PROBLEM TO SOLVE
Repeat the lines from the line with "RECT 1.780 0.240 1.840 0.270 ;" to the line with "RECT 0.560 2.840 0.640 3.010 ;" in the listing below, keeping both end lines and adding nothing.

DATASET EXTRACT
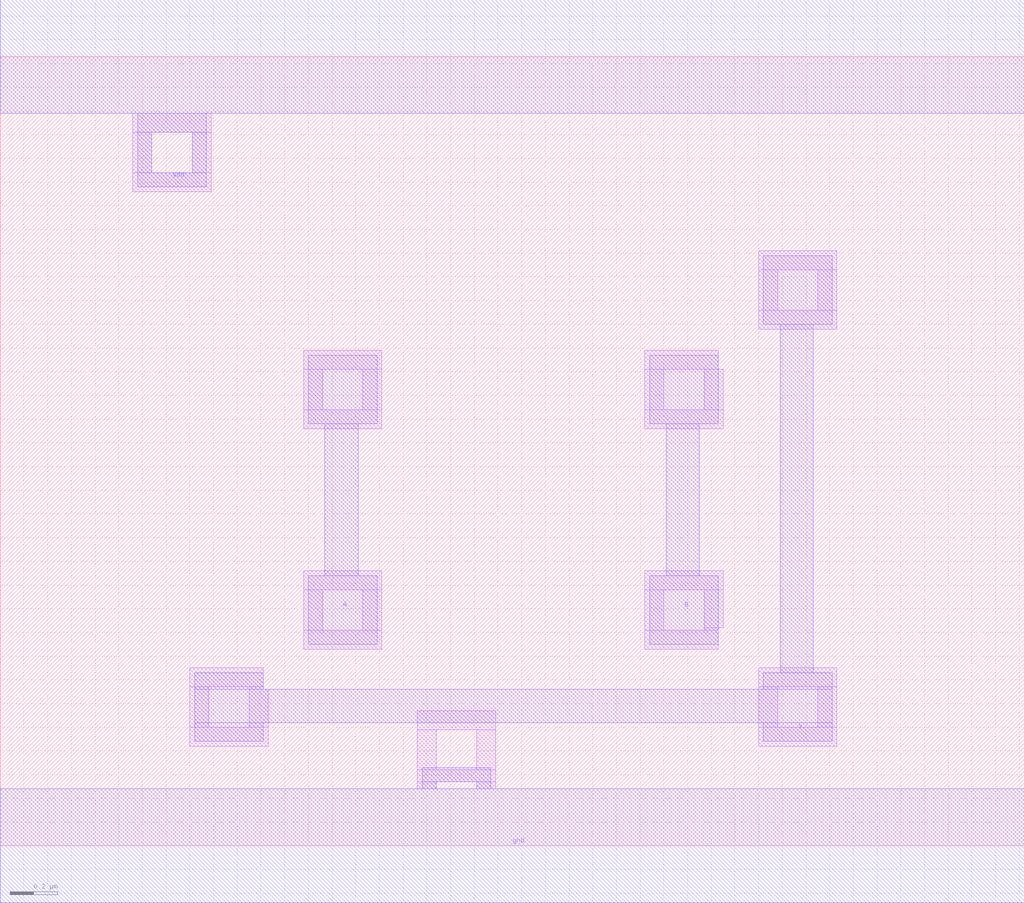
<source format=lef>
VERSION 5.7 ;
  NOWIREEXTENSIONATPIN ON ;
  DIVIDERCHAR "/" ;
  BUSBITCHARS "[]" ;
MACRO NOR2X1
  CLASS CORE ;
  FOREIGN NOR2X1 ;
  ORIGIN 0.000 0.000 ;
  SIZE 4.320 BY 3.330 ;
  SYMMETRY X Y R90 ;
  SITE unit ;
  PIN vdd
    DIRECTION INOUT ;
    USE POWER ;
    SHAPE ABUTMENT ;
    PORT
      LAYER met1 ;
        RECT 0.000 3.090 4.320 3.570 ;
        RECT 0.580 3.010 0.870 3.090 ;
        RECT 0.580 2.840 0.640 3.010 ;
        RECT 0.810 2.840 0.870 3.010 ;
        RECT 0.580 2.780 0.870 2.840 ;
    END
  END vdd
  PIN gnd
    DIRECTION INOUT ;
    USE GROUND ;
    SHAPE ABUTMENT ;
    PORT
      LAYER met1 ;
        RECT 1.780 0.270 2.070 0.330 ;
        RECT 1.780 0.240 1.840 0.270 ;
        RECT 2.010 0.240 2.070 0.270 ;
        RECT 0.000 -0.240 4.320 0.240 ;
    END
  END gnd
  PIN Y
    DIRECTION INOUT ;
    USE SIGNAL ;
    SHAPE ABUTMENT ;
    PORT
      LAYER met1 ;
        RECT 3.220 2.200 3.510 2.490 ;
        RECT 3.290 0.730 3.430 2.200 ;
        RECT 0.820 0.660 1.110 0.730 ;
        RECT 3.220 0.660 3.510 0.730 ;
        RECT 0.820 0.520 3.510 0.660 ;
        RECT 0.820 0.440 1.110 0.520 ;
        RECT 3.220 0.440 3.510 0.520 ;
    END
  END Y
  PIN B
    DIRECTION INOUT ;
    USE SIGNAL ;
    SHAPE ABUTMENT ;
    PORT
      LAYER met1 ;
        RECT 2.740 1.780 3.030 2.070 ;
        RECT 2.810 1.140 2.950 1.780 ;
        RECT 2.740 0.850 3.030 1.140 ;
    END
  END B
  PIN A
    DIRECTION INOUT ;
    USE SIGNAL ;
    SHAPE ABUTMENT ;
    PORT
      LAYER met1 ;
        RECT 1.300 1.780 1.590 2.070 ;
        RECT 1.370 1.140 1.510 1.780 ;
        RECT 1.300 0.850 1.590 1.140 ;
    END
  END A
  OBS
      LAYER li1 ;
        RECT 0.560 3.010 0.890 3.090 ;
        RECT 0.560 2.840 0.640 3.010 ;
        RECT 0.810 2.840 0.890 3.010 ;
        RECT 0.560 2.760 0.890 2.840 ;
        RECT 3.200 2.430 3.530 2.510 ;
        RECT 3.200 2.260 3.280 2.430 ;
        RECT 3.450 2.260 3.530 2.430 ;
        RECT 3.200 2.180 3.530 2.260 ;
        RECT 1.280 2.010 1.610 2.090 ;
        RECT 1.280 1.840 1.360 2.010 ;
        RECT 1.530 1.840 1.610 2.010 ;
        RECT 1.280 1.760 1.610 1.840 ;
        RECT 2.720 2.010 3.030 2.090 ;
        RECT 2.720 1.840 2.800 2.010 ;
        RECT 2.970 1.840 3.050 2.010 ;
        RECT 2.720 1.760 3.050 1.840 ;
        RECT 1.280 1.080 1.610 1.160 ;
        RECT 1.280 0.910 1.360 1.080 ;
        RECT 1.530 0.910 1.610 1.080 ;
        RECT 1.280 0.830 1.610 0.910 ;
        RECT 2.720 1.080 3.050 1.160 ;
        RECT 2.720 0.910 2.800 1.080 ;
        RECT 2.970 0.920 3.050 1.080 ;
        RECT 2.970 0.910 3.030 0.920 ;
        RECT 2.720 0.830 3.030 0.910 ;
        RECT 0.800 0.670 1.110 0.750 ;
        RECT 0.800 0.500 0.880 0.670 ;
        RECT 1.050 0.660 1.110 0.670 ;
        RECT 3.200 0.670 3.530 0.750 ;
        RECT 1.050 0.500 1.130 0.660 ;
        RECT 0.800 0.420 1.130 0.500 ;
        RECT 1.760 0.490 2.090 0.570 ;
        RECT 1.760 0.320 1.840 0.490 ;
        RECT 2.010 0.320 2.090 0.490 ;
        RECT 3.200 0.500 3.280 0.670 ;
        RECT 3.450 0.500 3.530 0.670 ;
        RECT 3.200 0.420 3.530 0.500 ;
        RECT 1.760 0.270 2.090 0.320 ;
        RECT 1.760 0.240 1.840 0.270 ;
        RECT 2.010 0.240 2.090 0.270 ;
  END
END NOR2X1
END LIBRARY


</source>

WRITTEN RESPONSE
        RECT 1.780 0.240 1.840 0.270 ;
        RECT 2.010 0.240 2.070 0.270 ;
        RECT 0.000 -0.240 4.320 0.240 ;
    END
  END gnd
  PIN Y
    DIRECTION INOUT ;
    USE SIGNAL ;
    SHAPE ABUTMENT ;
    PORT
      LAYER met1 ;
        RECT 3.220 2.200 3.510 2.490 ;
        RECT 3.290 0.730 3.430 2.200 ;
        RECT 0.820 0.660 1.110 0.730 ;
        RECT 3.220 0.660 3.510 0.730 ;
        RECT 0.820 0.520 3.510 0.660 ;
        RECT 0.820 0.440 1.110 0.520 ;
        RECT 3.220 0.440 3.510 0.520 ;
    END
  END Y
  PIN B
    DIRECTION INOUT ;
    USE SIGNAL ;
    SHAPE ABUTMENT ;
    PORT
      LAYER met1 ;
        RECT 2.740 1.780 3.030 2.070 ;
        RECT 2.810 1.140 2.950 1.780 ;
        RECT 2.740 0.850 3.030 1.140 ;
    END
  END B
  PIN A
    DIRECTION INOUT ;
    USE SIGNAL ;
    SHAPE ABUTMENT ;
    PORT
      LAYER met1 ;
        RECT 1.300 1.780 1.590 2.070 ;
        RECT 1.370 1.140 1.510 1.780 ;
        RECT 1.300 0.850 1.590 1.140 ;
    END
  END A
  OBS
      LAYER li1 ;
        RECT 0.560 3.010 0.890 3.090 ;
        RECT 0.560 2.840 0.640 3.010 ;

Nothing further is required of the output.